◆ YOUR ASSIGNMENT ◆
Could you restate the whole listing below word for word, minus the pictures?

:::

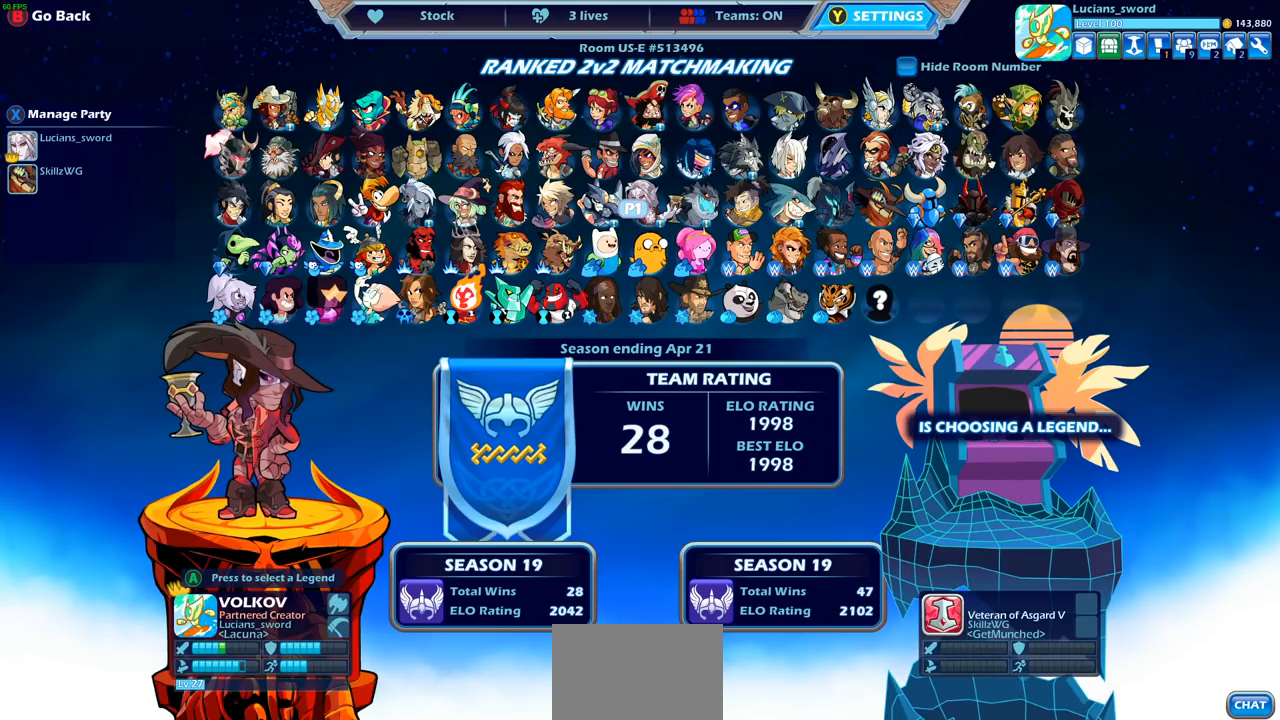
{"buttons": [], "left_stick": "center", "right_stick": "center", "events": []}
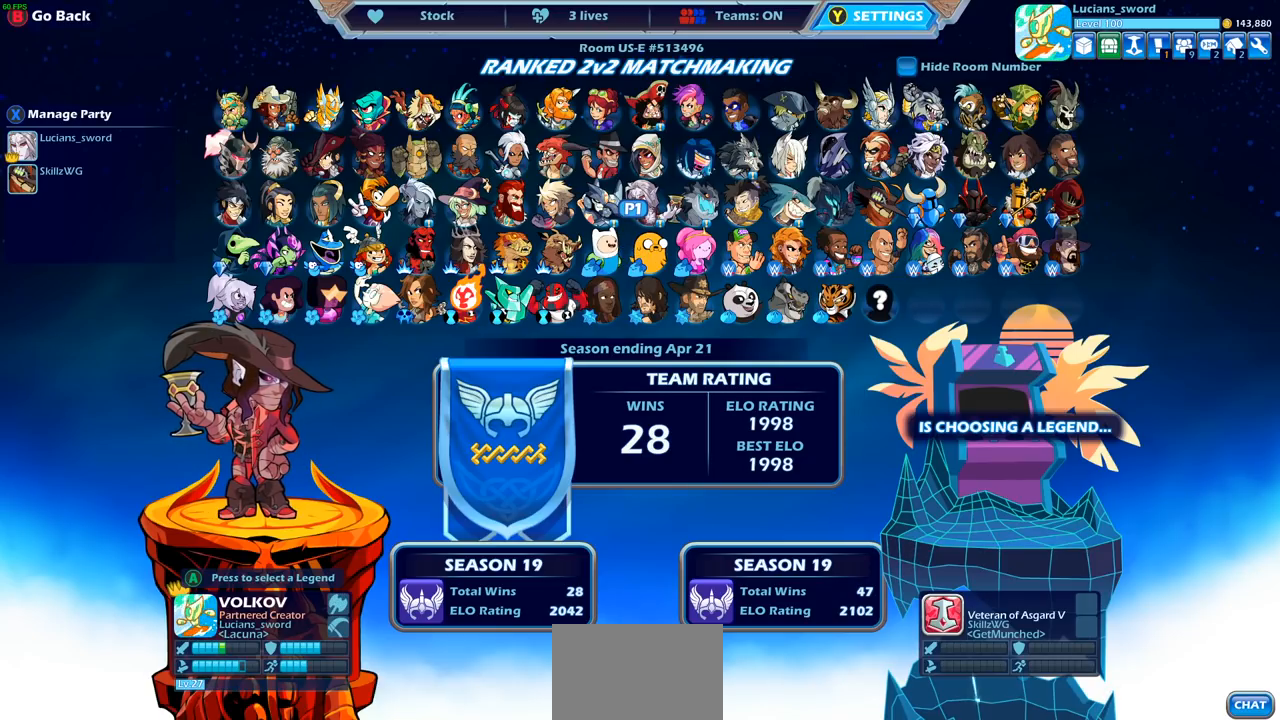
{"buttons": ["DPAD_UP"], "left_stick": "center", "right_stick": "center", "events": [[400, "DPAD_UP", "down"]]}
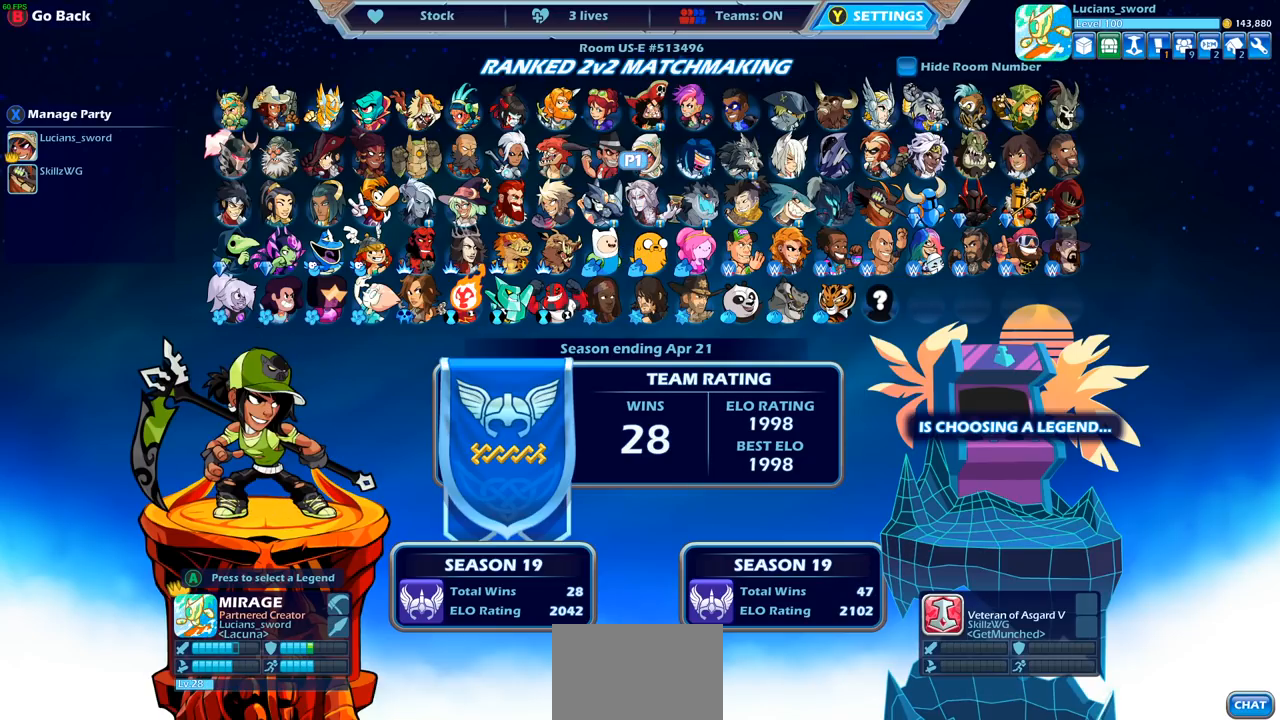
{"buttons": [], "left_stick": "center", "right_stick": "center", "events": [[50, "DPAD_UP", "up"]]}
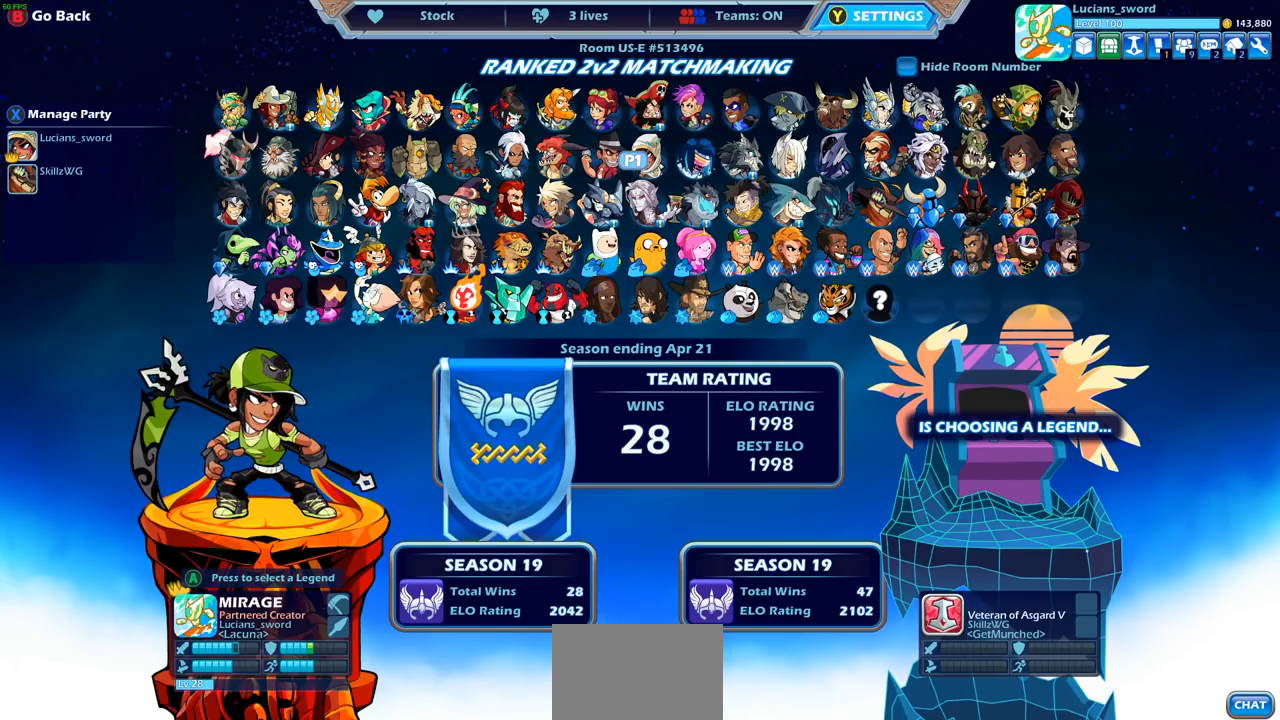
{"buttons": [], "left_stick": "center", "right_stick": "center", "events": []}
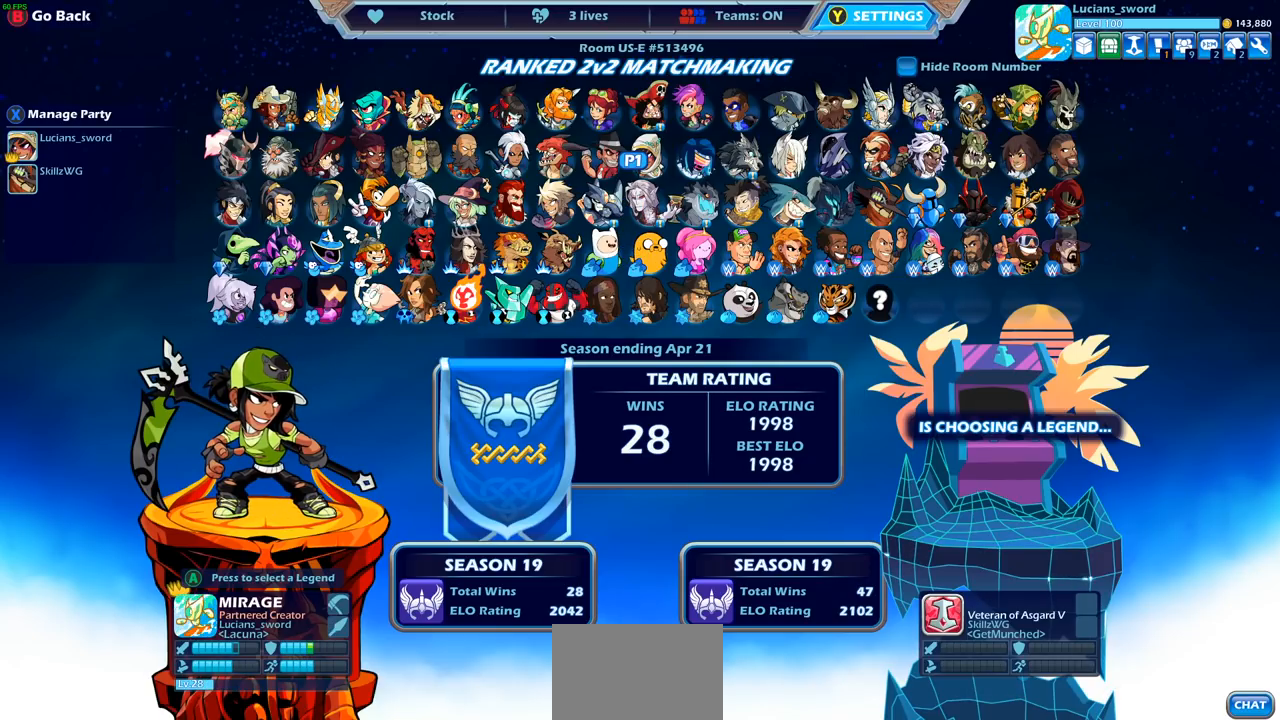
{"buttons": [], "left_stick": "center", "right_stick": "center", "events": []}
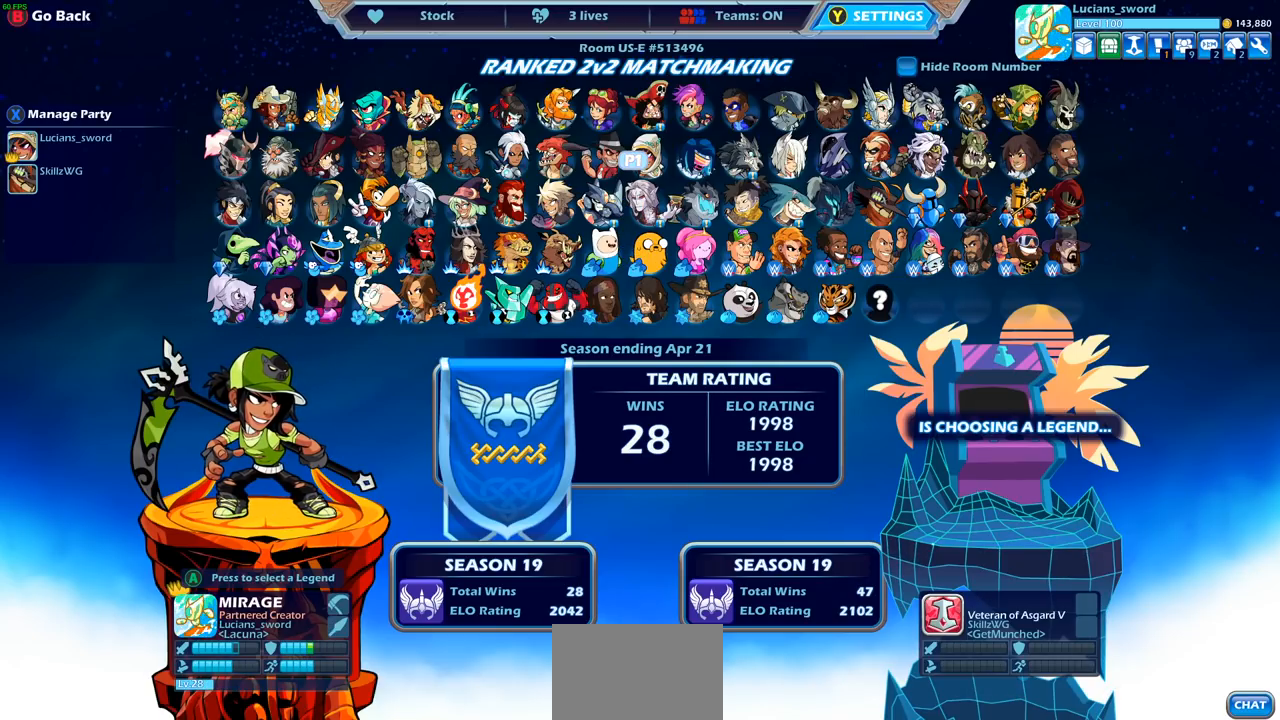
{"buttons": [], "left_stick": "center", "right_stick": "center", "events": []}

:::

◆ WRITTEN SOLUTION ◆
{"buttons": [], "left_stick": "center", "right_stick": "center", "events": []}
{"buttons": ["DPAD_UP"], "left_stick": "center", "right_stick": "center", "events": [[400, "DPAD_UP", "down"]]}
{"buttons": [], "left_stick": "center", "right_stick": "center", "events": [[50, "DPAD_UP", "up"]]}
{"buttons": [], "left_stick": "center", "right_stick": "center", "events": []}
{"buttons": [], "left_stick": "center", "right_stick": "center", "events": []}
{"buttons": [], "left_stick": "center", "right_stick": "center", "events": []}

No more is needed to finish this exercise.